# EXERCISE AIM
Using the listing below, extract each line that has the word "accounting" in it.

# SOURCE INFORMATION
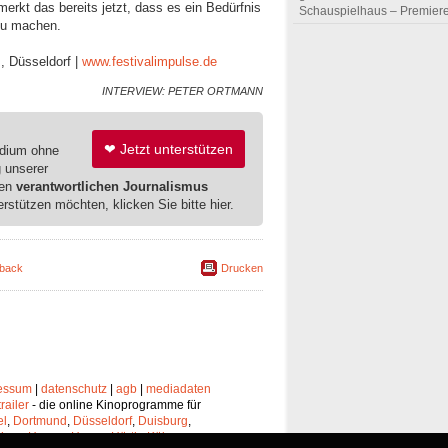
kt das bereits jetzt, dass es ein Bedürfnis
Schauspielhaus – Premier
 zu machen.
m, Düsseldorf |
www.festivalimpulse.de
INTERVIEW: PETER ORTMANN
❤ Jetzt unterstützen
edium ohne
g unserer
ren
verantwortlichen Journalismus
erstützen möchten, klicken Sie bitte hier.
back
Drucken
essum
|
datenschutz
|
agb
|
mediadaten
trailer
- die online Kinoprogramme für
el
,
Dortmund
,
Düsseldorf
,
Duisburg
,
chen
,
Hagen
,
Herne
,
Hürth
,
Köln
,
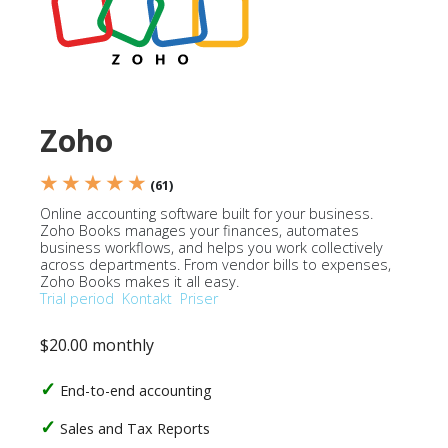
Zoho
★ ★ ★ ★ ★
(61)
Online accounting software built for your business.
Zoho Books manages your finances, automates
business workflows, and helps you work collectively
across departments. From vendor bills to expenses,
Zoho Books makes it all easy.
Trial period
Kontakt
Priser
$20.00 monthly
End-to-end accounting
Sales and Tax Reports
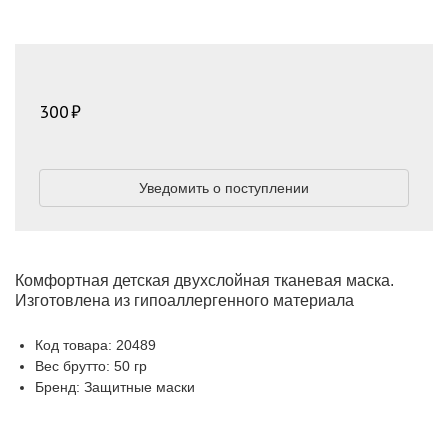
300
Уведомить о поступлении
Комфортная детская двухслойная тканевая маска.
Изготовлена из гипоаллергенного материала
Код товара: 20489
Вес брутто: 50 гр
Бренд: Защитные маски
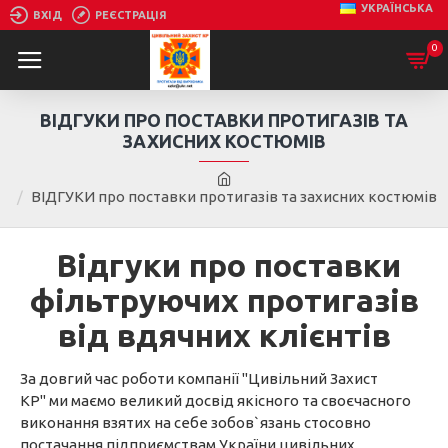
УКРАЇНСЬКА
ВХІД
РЕЄСТРАЦІЯ
0
ВІДГУКИ ПРО ПОСТАВКИ ПРОТИГАЗІВ ТА
ЗАХИСНИХ КОСТЮМІВ
ВІДГУКИ про поставки протигазів та захисних костюмів
Відгуки про поставки
фільтруючих протигазів
від вдячних клієнтів
За довгий час роботи компанії "Цивільний Захист
КР" ми маємо великий досвід якісного та своєчасного
виконання взятих на себе зобов`язань стосовно
постачання підприємствам України цивільних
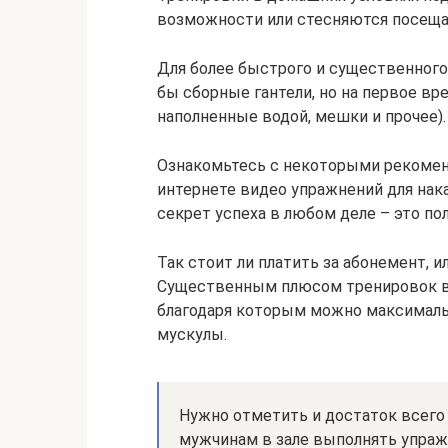
возможности или стесняются посеща
Для более быстрого и существенного
бы сборные гантели, но на первое вр
наполненные водой, мешки и прочее).
Ознакомьтесь с некоторыми рекомен
интернете видео упражнений для нак
секрет успеха в любом деле – это п
Так стоит ли платить за абонемент, 
Существенным плюсом тренировок в 
благодаря которым можно максималь
мускулы.
Нужно отметить и достаток всего 
мужчинам в зале выполнять упраж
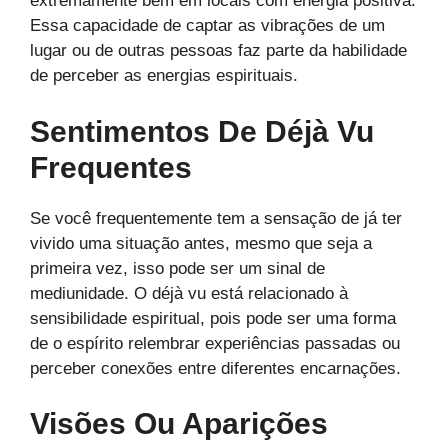
extremamente bem em locais com energia positiva.
Essa capacidade de captar as vibrações de um
lugar ou de outras pessoas faz parte da habilidade
de perceber as energias espirituais.
Sentimentos De Déjà Vu
Frequentes
Se você frequentemente tem a sensação de já ter
vivido uma situação antes, mesmo que seja a
primeira vez, isso pode ser um sinal de
mediunidade. O déjà vu está relacionado à
sensibilidade espiritual, pois pode ser uma forma
de o espírito relembrar experiências passadas ou
perceber conexões entre diferentes encarnações.
Visões Ou Aparições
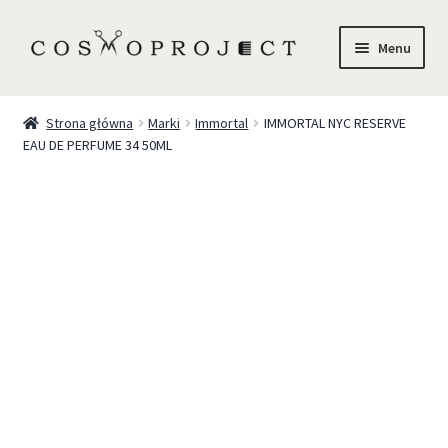
Menu
Sklep
Strona główna
Marki
Immortal
IMMORTAL NYC RESERVE
EAU DE PERFUME 34 50ML
Marki
Trychologia
O Nas
Szkolenia
Blog
Kontakt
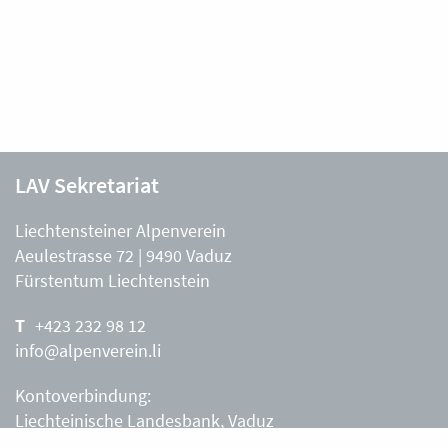
LAV Sekretariat
Liechtensteiner Alpenverein
Aeulestrasse 72 | 9490 Vaduz
Fürstentum Liechtenstein
+423 232 98 12
info@alpenverein.li
Kontoverbindung:
Liechteinische Landesbank, Vaduz
IBAN: LI63 0880 0000 0203 3540 2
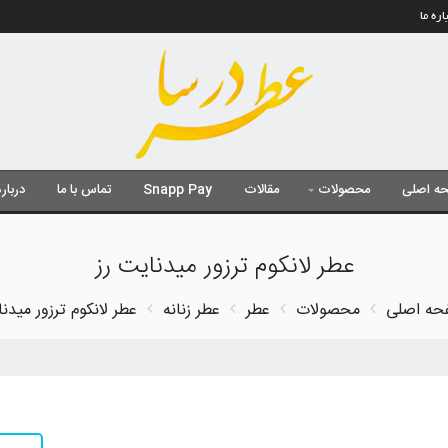
اره ما
ه اصلی
محصولات
مقالات
Snapp Pay
تماس با ما
درباره
عطر لانکوم ترزور میدنایت رز
ه اصلی
محصولات
عطر
عطر زنانه
عطر لانکوم ترزور میدنا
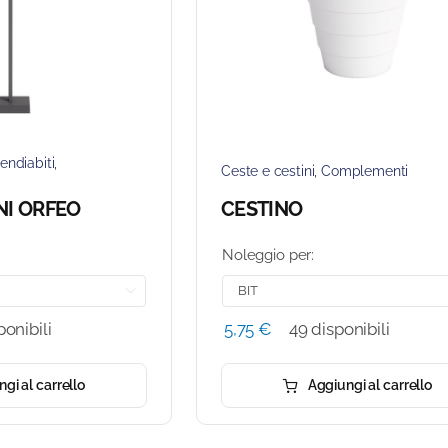
endiabiti
,
Ceste e cestini
,
Complementi
NI ORFEO
CESTINO
Noleggio per:

ponibili
5,75
€
49 disponibili
gi al carrello
Aggiungi al carrello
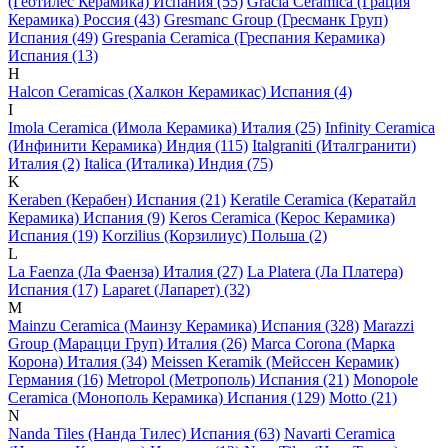
(Геотилес Керамика) Испания (55)
Gracia Ceramica (Грация
Керамика) Россия (43)
Gresmanc Group (Гресманк Груп)
Испания (49)
Grespania Ceramica (Греспания Керамика)
Испания (13)
H
Halcon Ceramicas (Халкон Керамикас) Испания (4)
I
Imola Ceramica (Имола Керамика) Италия (25)
Infinity Ceramica
(Инфинити Керамика) Индия (115)
Italgraniti (Италгранити)
Италия (2)
Italica (Италика) Индия (75)
K
Keraben (Керабен) Испания (21)
Keratile Ceramica (Кератайл
Керамика) Испания (9)
Keros Ceramica (Керос Керамика)
Испания (19)
Korzilius (Корзилиус) Польша (2)
L
La Faenza (Ла Фаенза) Италия (27)
La Platera (Ла Платера)
Испания (17)
Laparet (Лапарет) (32)
M
Mainzu Ceramica (Маинзу Керамика) Испания (328)
Marazzi
Group (Марацци Груп) Италия (26)
Marca Corona (Марка
Корона) Италия (34)
Meissen Keramik (Мейсcен Керамик)
Германия (16)
Metropol (Метрополь) Испания (21)
Monopole
Ceramica (Монополь Керамика) Испания (129)
Motto (21)
N
Nanda Tiles (Нанда Тилес) Испания (63)
Navarti Ceramica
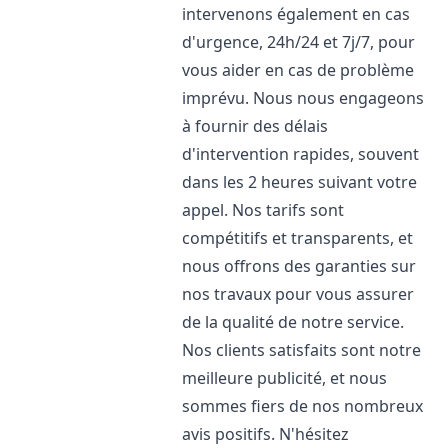
intervenons également en cas
d'urgence, 24h/24 et 7j/7, pour
vous aider en cas de problème
imprévu. Nous nous engageons
à fournir des délais
d'intervention rapides, souvent
dans les 2 heures suivant votre
appel. Nos tarifs sont
compétitifs et transparents, et
nous offrons des garanties sur
nos travaux pour vous assurer
de la qualité de notre service.
Nos clients satisfaits sont notre
meilleure publicité, et nous
sommes fiers de nos nombreux
avis positifs. N'hésitez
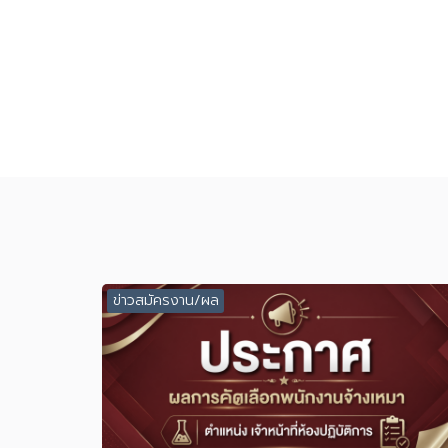
ข่าวสมัครงาน/ผล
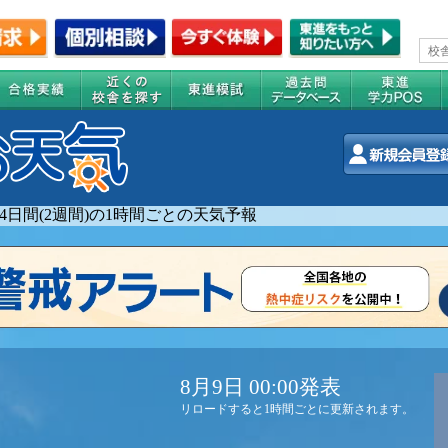
14日間(2週間)の1時間ごとの天気予報
8月9日 00:00発表
リロードすると1時間ごとに更新されます。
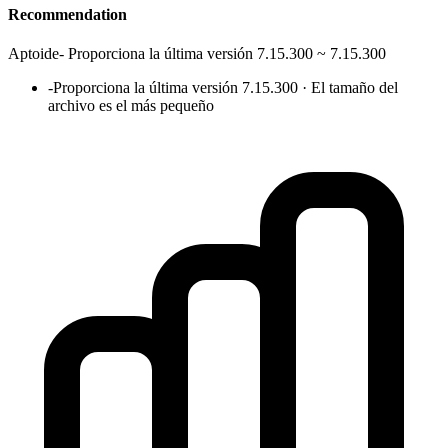
Recommendation
Aptoide
-
Proporciona la última versión 7.15.300 ~ 7.15.300
-
Proporciona la última versión 7.15.300 · El tamaño del
archivo es el más pequeño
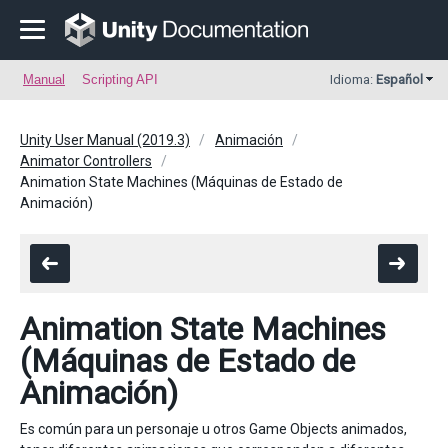
Manual
Scripting API
Idioma:
Español
Unity User Manual (2019.3)
Animación
Animator Controllers
Animation State Machines (Máquinas de Estado de
Animación)
Animation State Machines
(Máquinas de Estado de
Animación)
Es común para un personaje u otros Game Objects animados,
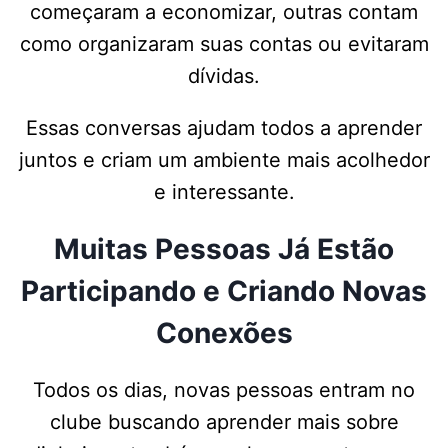
começaram a economizar, outras contam
como organizaram suas contas ou evitaram
dívidas.
Essas conversas ajudam todos a aprender
juntos e criam um ambiente mais acolhedor
e interessante.
Muitas Pessoas Já Estão
Participando e Criando Novas
Conexões
Todos os dias, novas pessoas entram no
clube buscando aprender mais sobre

# EXPECTED ANSWER
Online accounting software built for your business.
End-to-end accounting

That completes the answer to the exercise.